# pic of me a few years ago



## squatster (Sep 21, 2014)

Sorry - I am not good with computers or gadgets - I've been trying to figure out how to post it up - tried to search and still can't figure out how


----------



## Magnus82 (Sep 21, 2014)

Try tapatalk and upload directly from your gallery.


----------



## PRIDE (Sep 24, 2014)

Wow, you were so skinny you don't even show up on the page


----------



## squatster (Sep 24, 2014)

I still can't figure out how to get the picture on here. This site doesn't make it easy for some one that isn't good with a computor


----------



## AnaSCI (Sep 24, 2014)

squatster said:


> I still can't figure out how to get the picture on here. This site doesn't make it easy for some one that isn't good with a computor



1) Save the pic to your desktop.

2) Click on Post Reply.

3) Type something.

4) Click Manage Attachments (down below the smilies icons below the post box).

5) Once the Attachments box opens, click browse and double click on your pic.

6) Click upload.

7) Click Submit Reply.

8) Done.


----------



## squatster (Sep 24, 2014)

here goes


----------



## squatster (Sep 24, 2014)

AnaSCI said:


> 1) Save the pic to your desktop.
> 
> 2) Click on Post Reply.
> 
> ...



Thanks That was easy- I was trying all this time from my phone. the comp is easer- the pic was in the wrong place on my phone- shitty pic and how big it is makes me look small
Thanks you


----------



## chrisr116 (Sep 24, 2014)

Damn, you look great from what I can see.  Good work man.  Especially those lats.


----------



## d2r2ddd (Sep 25, 2014)

those caps on the delts


----------



## AnaSCI (Sep 25, 2014)

squatster said:


> Thanks That was easy- I was trying all this time from my phone. the comp is easer- the pic was in the wrong place on my phone- shitty pic and how big it is makes me look small
> Thanks you



No problem.

Looking good!


----------



## squatster (Sep 25, 2014)

this may be a little better


----------



## Old Man River (Sep 25, 2014)

Squatster, great V - taper . How about the legs? The name Squatster makes me think of monster wheels! Later,OMR


----------



## squatster (Sep 26, 2014)

2003 show- this pic of th night show- this is me flat as hell- no vains and the legs where gone
can't find any leg shots yet


----------



## squatster (Sep 26, 2014)

not sure what year


----------



## squatster (Sep 26, 2014)

I will be the first to say and very surprised no one had said any thing yet- I need help with the arms- had great arms till I got ready for my first show in 2003. Maybe it is from when I tore my shoulder?
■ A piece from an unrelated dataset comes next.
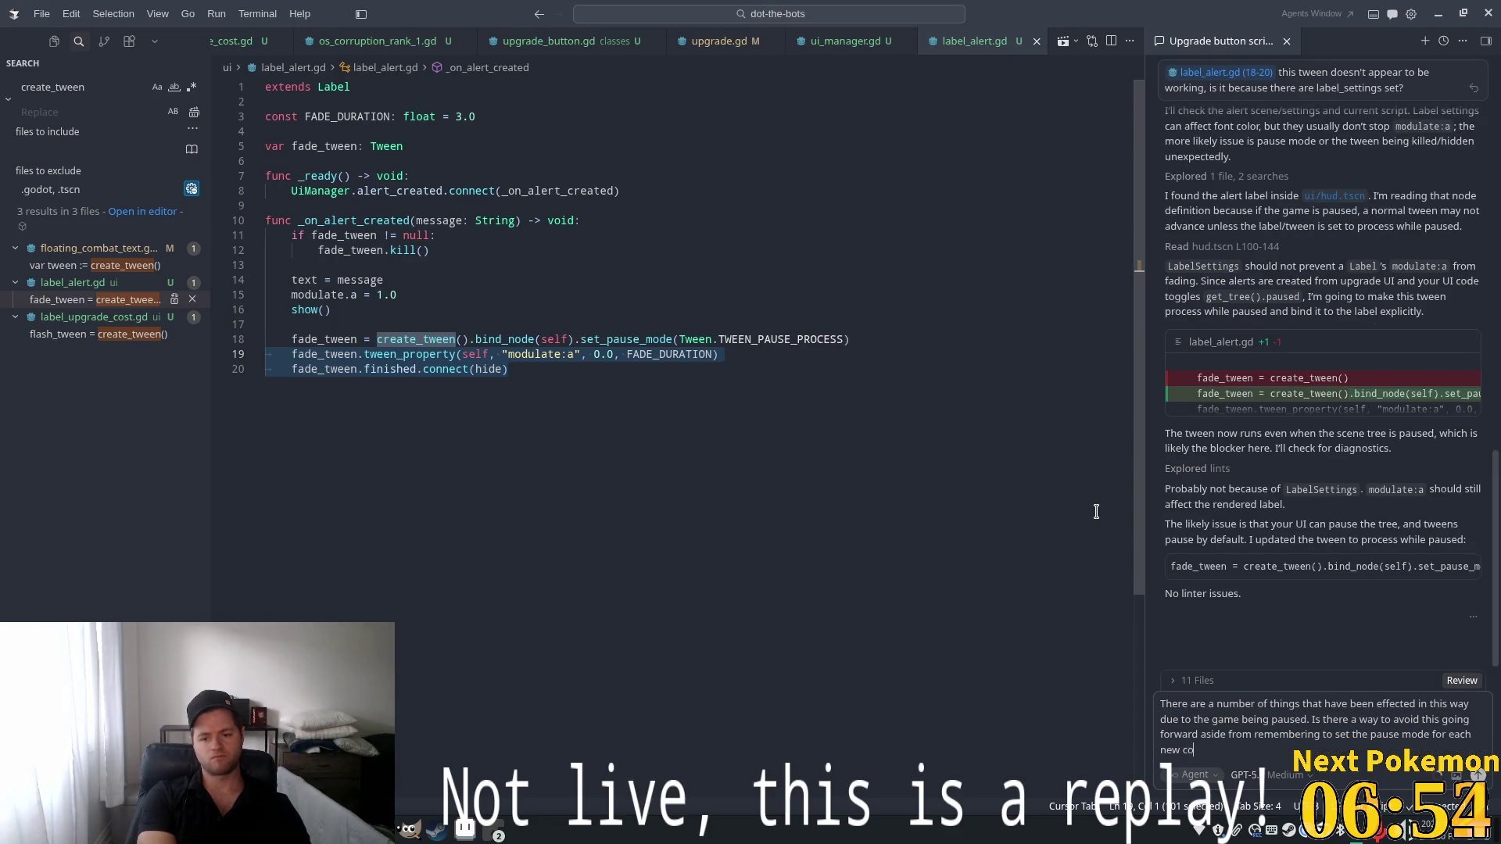
type("mponent?")
key("Return")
How the hell do I get the arm back. Biggest ever got them was in the 20's
It rots- back then we didn't have cell phones for picks and I never thought I was big enough for photo's.


----------



## Old Man River (Sep 26, 2014)

Great shape to the arms . Take a good off season of focus on compound movements for triceps and biceps. Don't worry about shaping movements for three months . You need some meat and potatoes on the bi's and tri's! Barbell curls, Preacher bench barbell curls, and Hammer dumbell curls.Laying down Barbell tricep press, close grip barbell tricep presses , dips on machine or bench. And eat! Later OMR


----------



## Elvia1023 (Sep 30, 2014)

You look great matey. You should be proud of what you have done to your body. I know most are never happy and always want more but seriously you look great.


----------



## squatster (Oct 3, 2014)

Top pic I was 209 lbs
Second at show - was only 186-190 in morning
The last ones think I was around 205 lbs
Seems like it was yesterday- The top and the last ones I was eating shit food - the show I dieted for 5 weeks- I have the curse of a fast metabolism


----------



## Thunder46 (Oct 3, 2014)

Looking good really nice delts and back


----------



## squatster (Oct 3, 2014)

Thanks guys-it really means a lot from you guys


----------



## squatster (Jan 13, 2016)

*found old pic*

I found a few other old pics have to take pics of pics
16 weeks out from gold classic in New York


----------



## squatster (Jan 13, 2016)

*this is me a long time ago*

This must be from 15 or 20 years ago


----------



## Phoe2006 (Jan 13, 2016)

Looking good brother even if it was 15-20 years ago


----------



## 101st Ranger (Jan 15, 2016)

Solid pics bro! Hard work payin' off right there. Very impressive!!!


----------



## BigBob (Jan 15, 2016)

Nice! That's something to be proud of.


----------



## Marshall (Jan 23, 2016)

Nice classic physique you had there squatster. Good job.


----------



## squatster (Jan 24, 2016)

*pic from 1986*

This is 1 I found from 1986 I was 17 or 18
My waste was 25" with arms at 18' I thought I sucked so bad
I did suck at posing


----------



## BigBob (Jan 25, 2016)

LOL 25" waist and 18 inch arms! And you thought you sucked! Funny how hard we are on ourselves......


----------



## monstar845935 (Jan 25, 2016)

Your a beast squatster


----------



## squatster (Jan 29, 2016)

Thanks guys - 
hope I can come back again- don't think the waist will come back and don't think I will ever see 21" arms ever again (wish I had pics of that) funny every one would point and you could here all the big dudes saying look at those F. N arms -I would be looking for the arms when they said that my self - didn't know the arms were mine.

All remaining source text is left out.